Ik verkoos de zondag ochtenden (geleerd godvruchtig te zijn in kerkelijk verband in jongerjaren was dit ritme niet ongewoon) om op godsschepping rond te zwalken en allerlei grondwerk te verzetten wat gezegend gewas opbracht. God was immers overal, ik was heilig overtuigd, met name op dit aardse paradijs. Ik zag hem zelfs in de regendruppel bungelen aan de giesse wilderman (een boom met huwelijkstrouw qua vruchtbeginselen).

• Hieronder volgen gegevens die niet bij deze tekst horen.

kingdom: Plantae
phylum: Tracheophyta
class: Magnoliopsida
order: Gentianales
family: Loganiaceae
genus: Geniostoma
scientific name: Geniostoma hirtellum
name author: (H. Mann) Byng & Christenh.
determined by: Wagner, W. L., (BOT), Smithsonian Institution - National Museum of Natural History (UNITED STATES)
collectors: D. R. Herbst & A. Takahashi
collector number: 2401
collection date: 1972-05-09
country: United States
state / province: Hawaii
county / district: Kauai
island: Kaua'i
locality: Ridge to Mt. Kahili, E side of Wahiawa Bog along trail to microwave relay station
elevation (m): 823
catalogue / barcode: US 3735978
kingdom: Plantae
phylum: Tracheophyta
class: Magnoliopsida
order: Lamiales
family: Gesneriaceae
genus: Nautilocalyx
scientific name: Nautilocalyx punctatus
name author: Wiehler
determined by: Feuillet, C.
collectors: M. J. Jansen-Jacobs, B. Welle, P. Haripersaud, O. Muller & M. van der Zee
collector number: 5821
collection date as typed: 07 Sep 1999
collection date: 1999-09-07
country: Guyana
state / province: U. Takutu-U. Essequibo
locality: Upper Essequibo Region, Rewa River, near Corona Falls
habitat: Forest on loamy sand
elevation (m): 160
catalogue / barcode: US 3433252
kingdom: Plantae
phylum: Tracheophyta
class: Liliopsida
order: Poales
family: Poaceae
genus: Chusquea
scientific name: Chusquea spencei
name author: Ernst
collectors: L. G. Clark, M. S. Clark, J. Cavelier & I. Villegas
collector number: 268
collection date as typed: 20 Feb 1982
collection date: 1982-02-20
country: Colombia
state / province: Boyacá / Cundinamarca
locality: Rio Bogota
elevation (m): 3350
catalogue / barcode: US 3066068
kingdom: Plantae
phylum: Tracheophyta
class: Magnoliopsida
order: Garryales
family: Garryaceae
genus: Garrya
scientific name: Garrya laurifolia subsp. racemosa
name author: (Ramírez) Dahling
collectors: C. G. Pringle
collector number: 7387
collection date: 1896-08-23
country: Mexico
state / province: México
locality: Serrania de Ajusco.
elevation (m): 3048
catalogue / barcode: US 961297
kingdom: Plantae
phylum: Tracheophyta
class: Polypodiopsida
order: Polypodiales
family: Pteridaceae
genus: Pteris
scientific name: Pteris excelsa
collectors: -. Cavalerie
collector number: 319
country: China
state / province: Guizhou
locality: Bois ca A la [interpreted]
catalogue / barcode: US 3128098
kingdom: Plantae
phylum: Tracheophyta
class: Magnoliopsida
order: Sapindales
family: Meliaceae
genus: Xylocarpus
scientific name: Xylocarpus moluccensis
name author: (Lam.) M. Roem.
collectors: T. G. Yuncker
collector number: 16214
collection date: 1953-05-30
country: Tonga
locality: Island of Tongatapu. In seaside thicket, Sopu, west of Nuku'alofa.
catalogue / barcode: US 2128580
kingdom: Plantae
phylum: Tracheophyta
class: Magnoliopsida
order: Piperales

Ook hier, op dit paradisum nobelium, was de vrouw aanwezig indachtig velen mannen. Ze was gelijk mij begaan met ochtendstond en goud in de mond op hoofdzakelijk zondagmorgens. Merels waren verder de enige luidruchtige kerels, dus ik had geldingsdrang in scheppen van mijn Adams gevoel "alleen op aarde" in deze tuin. Zij leek niet op Eva toen ze over de meidoornhaag hing. De rust doorbrekend die de roodborst tjielpte vroeg zij op de manaf wat ik deed. Uitpoten, enzo. Heb zelfs wat sla over. Dat was welkom. Zo ook haar vrijpostig onderkomen op mijn tuintje. Ze had een emmer ter hand en rouwranden, wat passend was in deze contreien. Een T shirt kleedde haar af. Gebukt verried ze onbeteugeld ook haar boezem en een bloemetjes onderbroek. Ik vergiste me niet, kort gerokt, er waren zelfs aardbeien afgebeeld. Het oogsten kan beginnen, sprak zij van onder de rode bessen. Waar is de sla? O, daar op het zaaibed, bij de bonen. Op de vraag of ze ze zelfs wil uitsteken, was haar antwoord kort; uitstekend. Ik begroef m'n handen in m'n zakken en keek ongedwongen toe hoe zaailingen in haar emmer verdwenen. Geknield, eerbiedig bijna, was ik in de bonen bezig even later. Zij wat verder al verdween weer uit m'n leven. Ik was kuis gebleven, daar op mijn hofje wel te vree, jaren oogstend tot het ging vervelen en trouwboekje werd ingeleverd was er groente zat in huis. Ik verwilderde wat alleen in poëzie enzo is het gebleven tot toen toe. Nu is anders ook nog steeds vers op de lever een warmoesje in mijn leven op een andere plaats op deze lappendeken van het bestaan.